Task details: Copy out every line from the start of the records through the line containing "v(22.61, 9.33) *", including that line, reproducing each one without any change.

[Items from a data source]

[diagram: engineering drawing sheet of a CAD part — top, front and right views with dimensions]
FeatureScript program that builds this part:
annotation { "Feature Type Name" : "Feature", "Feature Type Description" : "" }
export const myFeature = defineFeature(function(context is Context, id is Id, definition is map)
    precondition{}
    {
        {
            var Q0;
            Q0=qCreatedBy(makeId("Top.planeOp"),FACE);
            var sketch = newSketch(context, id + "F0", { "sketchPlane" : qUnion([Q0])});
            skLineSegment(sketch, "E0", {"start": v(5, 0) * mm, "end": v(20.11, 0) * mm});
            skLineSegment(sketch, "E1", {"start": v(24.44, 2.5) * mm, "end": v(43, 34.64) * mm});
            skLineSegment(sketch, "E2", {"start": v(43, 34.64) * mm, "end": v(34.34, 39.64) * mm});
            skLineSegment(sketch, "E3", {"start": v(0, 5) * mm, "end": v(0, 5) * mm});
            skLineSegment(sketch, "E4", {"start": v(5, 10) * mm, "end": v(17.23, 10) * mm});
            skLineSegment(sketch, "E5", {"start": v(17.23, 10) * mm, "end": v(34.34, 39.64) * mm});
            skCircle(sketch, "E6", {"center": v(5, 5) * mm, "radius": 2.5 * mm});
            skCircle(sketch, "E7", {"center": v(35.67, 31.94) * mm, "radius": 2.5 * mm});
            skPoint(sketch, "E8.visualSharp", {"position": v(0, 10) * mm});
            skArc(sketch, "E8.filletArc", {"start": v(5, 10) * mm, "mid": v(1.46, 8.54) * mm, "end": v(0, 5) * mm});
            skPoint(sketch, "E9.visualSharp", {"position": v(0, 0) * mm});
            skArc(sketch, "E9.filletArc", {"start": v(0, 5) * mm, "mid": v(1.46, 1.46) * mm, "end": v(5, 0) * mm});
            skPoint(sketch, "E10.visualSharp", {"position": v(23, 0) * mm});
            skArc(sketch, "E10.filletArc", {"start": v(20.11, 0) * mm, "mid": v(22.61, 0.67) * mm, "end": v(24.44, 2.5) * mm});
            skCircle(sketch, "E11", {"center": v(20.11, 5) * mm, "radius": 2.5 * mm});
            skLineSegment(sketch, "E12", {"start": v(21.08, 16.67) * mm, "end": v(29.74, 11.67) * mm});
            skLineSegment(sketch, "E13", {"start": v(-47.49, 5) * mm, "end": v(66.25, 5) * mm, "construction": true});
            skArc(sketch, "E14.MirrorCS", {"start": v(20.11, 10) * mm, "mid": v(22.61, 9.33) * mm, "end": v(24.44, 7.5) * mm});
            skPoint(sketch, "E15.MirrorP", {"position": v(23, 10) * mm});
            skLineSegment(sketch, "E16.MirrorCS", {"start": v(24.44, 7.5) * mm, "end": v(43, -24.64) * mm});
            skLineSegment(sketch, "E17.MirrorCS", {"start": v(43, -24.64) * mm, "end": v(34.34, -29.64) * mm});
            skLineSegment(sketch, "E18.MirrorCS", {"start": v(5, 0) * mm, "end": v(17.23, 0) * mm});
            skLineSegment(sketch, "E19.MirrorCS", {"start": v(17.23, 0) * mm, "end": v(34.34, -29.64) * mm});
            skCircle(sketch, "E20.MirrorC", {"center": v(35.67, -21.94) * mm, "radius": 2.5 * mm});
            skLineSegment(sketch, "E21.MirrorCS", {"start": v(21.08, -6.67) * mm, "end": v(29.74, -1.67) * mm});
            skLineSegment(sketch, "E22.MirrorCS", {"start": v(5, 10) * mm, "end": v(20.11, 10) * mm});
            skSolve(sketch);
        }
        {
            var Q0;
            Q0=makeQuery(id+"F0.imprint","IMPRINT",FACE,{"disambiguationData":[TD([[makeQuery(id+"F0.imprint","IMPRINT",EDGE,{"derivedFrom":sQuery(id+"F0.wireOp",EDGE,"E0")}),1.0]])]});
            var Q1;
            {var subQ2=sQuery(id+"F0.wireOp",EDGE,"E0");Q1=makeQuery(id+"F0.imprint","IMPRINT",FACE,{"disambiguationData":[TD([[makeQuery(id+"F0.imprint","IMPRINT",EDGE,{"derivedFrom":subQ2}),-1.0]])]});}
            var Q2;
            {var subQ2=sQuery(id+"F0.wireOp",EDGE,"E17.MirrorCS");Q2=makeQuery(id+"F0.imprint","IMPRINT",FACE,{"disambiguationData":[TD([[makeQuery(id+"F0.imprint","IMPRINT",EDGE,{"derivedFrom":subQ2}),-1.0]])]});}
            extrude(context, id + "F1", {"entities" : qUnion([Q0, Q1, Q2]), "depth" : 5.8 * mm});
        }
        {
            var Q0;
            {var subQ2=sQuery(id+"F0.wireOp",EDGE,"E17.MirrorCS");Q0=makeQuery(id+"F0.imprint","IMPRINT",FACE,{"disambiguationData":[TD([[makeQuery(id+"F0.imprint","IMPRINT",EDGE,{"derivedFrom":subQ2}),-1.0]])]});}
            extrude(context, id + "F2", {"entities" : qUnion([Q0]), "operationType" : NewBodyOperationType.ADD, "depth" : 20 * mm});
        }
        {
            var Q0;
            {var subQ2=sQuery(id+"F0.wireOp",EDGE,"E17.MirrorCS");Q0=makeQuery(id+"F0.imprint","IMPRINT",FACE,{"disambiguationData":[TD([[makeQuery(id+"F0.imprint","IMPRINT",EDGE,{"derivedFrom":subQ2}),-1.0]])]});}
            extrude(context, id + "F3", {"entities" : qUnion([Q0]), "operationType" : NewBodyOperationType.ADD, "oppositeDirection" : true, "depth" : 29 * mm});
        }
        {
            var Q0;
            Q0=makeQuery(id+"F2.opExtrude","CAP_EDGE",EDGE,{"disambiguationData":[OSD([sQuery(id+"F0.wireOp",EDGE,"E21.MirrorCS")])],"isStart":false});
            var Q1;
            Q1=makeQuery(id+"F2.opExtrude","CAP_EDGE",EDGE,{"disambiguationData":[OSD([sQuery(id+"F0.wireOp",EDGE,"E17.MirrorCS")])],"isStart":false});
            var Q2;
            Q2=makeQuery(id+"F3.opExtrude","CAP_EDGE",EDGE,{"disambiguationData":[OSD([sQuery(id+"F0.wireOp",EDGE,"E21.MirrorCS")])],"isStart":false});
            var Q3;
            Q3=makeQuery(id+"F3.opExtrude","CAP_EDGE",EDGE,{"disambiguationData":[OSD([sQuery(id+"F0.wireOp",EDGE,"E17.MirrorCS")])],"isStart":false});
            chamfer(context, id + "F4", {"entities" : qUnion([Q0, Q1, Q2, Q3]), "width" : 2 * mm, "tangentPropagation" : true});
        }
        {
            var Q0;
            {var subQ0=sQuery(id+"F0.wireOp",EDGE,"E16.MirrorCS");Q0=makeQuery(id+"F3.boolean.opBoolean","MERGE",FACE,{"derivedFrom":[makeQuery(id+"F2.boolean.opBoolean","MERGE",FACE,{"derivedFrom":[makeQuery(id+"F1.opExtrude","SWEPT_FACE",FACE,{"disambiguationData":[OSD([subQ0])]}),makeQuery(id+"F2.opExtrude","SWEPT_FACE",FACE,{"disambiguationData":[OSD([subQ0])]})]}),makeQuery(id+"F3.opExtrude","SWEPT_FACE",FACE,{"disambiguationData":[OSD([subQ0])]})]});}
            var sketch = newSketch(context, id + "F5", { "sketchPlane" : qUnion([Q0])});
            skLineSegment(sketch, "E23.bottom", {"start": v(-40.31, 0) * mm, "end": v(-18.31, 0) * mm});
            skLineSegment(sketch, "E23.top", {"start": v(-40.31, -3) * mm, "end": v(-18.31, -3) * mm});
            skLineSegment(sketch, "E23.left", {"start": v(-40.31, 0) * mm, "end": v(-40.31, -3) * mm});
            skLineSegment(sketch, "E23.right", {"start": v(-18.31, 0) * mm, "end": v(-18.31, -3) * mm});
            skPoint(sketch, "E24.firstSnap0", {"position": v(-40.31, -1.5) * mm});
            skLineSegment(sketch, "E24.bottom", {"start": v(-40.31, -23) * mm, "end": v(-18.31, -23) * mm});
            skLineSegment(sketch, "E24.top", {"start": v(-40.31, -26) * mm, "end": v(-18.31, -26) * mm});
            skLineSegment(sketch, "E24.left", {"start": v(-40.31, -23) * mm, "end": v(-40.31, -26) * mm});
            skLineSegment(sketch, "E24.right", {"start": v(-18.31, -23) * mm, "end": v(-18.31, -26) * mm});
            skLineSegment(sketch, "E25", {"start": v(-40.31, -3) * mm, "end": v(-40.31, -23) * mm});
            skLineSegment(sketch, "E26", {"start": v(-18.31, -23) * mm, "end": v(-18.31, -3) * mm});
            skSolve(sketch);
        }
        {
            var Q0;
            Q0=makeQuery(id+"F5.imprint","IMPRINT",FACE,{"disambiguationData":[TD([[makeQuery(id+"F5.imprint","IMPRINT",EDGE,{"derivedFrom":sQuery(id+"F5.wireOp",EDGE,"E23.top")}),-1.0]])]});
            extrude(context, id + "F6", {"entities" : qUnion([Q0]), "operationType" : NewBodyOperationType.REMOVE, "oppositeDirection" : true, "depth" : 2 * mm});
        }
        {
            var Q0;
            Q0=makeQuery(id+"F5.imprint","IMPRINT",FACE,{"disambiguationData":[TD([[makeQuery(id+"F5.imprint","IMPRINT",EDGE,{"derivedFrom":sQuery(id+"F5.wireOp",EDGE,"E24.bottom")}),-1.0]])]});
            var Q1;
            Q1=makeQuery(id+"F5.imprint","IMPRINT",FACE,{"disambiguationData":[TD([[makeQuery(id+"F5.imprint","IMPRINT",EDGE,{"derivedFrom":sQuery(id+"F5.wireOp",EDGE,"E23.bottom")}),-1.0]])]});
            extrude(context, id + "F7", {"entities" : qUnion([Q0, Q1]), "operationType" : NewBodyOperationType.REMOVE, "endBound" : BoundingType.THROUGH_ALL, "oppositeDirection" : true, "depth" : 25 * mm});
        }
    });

Exercise result:
[diagram: engineering drawing sheet of a CAD part — top, front and right views with dimensions]
FeatureScript program that builds this part:
annotation { "Feature Type Name" : "Feature", "Feature Type Description" : "" }
export const myFeature = defineFeature(function(context is Context, id is Id, definition is map)
    precondition{}
    {
        {
            var Q0;
            Q0=qCreatedBy(makeId("Top.planeOp"),FACE);
            var sketch = newSketch(context, id + "F0", { "sketchPlane" : qUnion([Q0])});
            skLineSegment(sketch, "E0", {"start": v(5, 0) * mm, "end": v(20.11, 0) * mm});
            skLineSegment(sketch, "E1", {"start": v(24.44, 2.5) * mm, "end": v(43, 34.64) * mm});
            skLineSegment(sketch, "E2", {"start": v(43, 34.64) * mm, "end": v(34.34, 39.64) * mm});
            skLineSegment(sketch, "E3", {"start": v(0, 5) * mm, "end": v(0, 5) * mm});
            skLineSegment(sketch, "E4", {"start": v(5, 10) * mm, "end": v(17.23, 10) * mm});
            skLineSegment(sketch, "E5", {"start": v(17.23, 10) * mm, "end": v(34.34, 39.64) * mm});
            skCircle(sketch, "E6", {"center": v(5, 5) * mm, "radius": 2.5 * mm});
            skCircle(sketch, "E7", {"center": v(35.67, 31.94) * mm, "radius": 2.5 * mm});
            skPoint(sketch, "E8.visualSharp", {"position": v(0, 10) * mm});
            skArc(sketch, "E8.filletArc", {"start": v(5, 10) * mm, "mid": v(1.46, 8.54) * mm, "end": v(0, 5) * mm});
            skPoint(sketch, "E9.visualSharp", {"position": v(0, 0) * mm});
            skArc(sketch, "E9.filletArc", {"start": v(0, 5) * mm, "mid": v(1.46, 1.46) * mm, "end": v(5, 0) * mm});
            skPoint(sketch, "E10.visualSharp", {"position": v(23, 0) * mm});
            skArc(sketch, "E10.filletArc", {"start": v(20.11, 0) * mm, "mid": v(22.61, 0.67) * mm, "end": v(24.44, 2.5) * mm});
            skCircle(sketch, "E11", {"center": v(20.11, 5) * mm, "radius": 2.5 * mm});
            skLineSegment(sketch, "E12", {"start": v(21.08, 16.67) * mm, "end": v(29.74, 11.67) * mm});
            skLineSegment(sketch, "E13", {"start": v(-47.49, 5) * mm, "end": v(66.25, 5) * mm, "construction": true});
            skArc(sketch, "E14.MirrorCS", {"start": v(20.11, 10) * mm, "mid": v(22.61, 9.33) * mm, "end": v(24.44, 7.5) * mm});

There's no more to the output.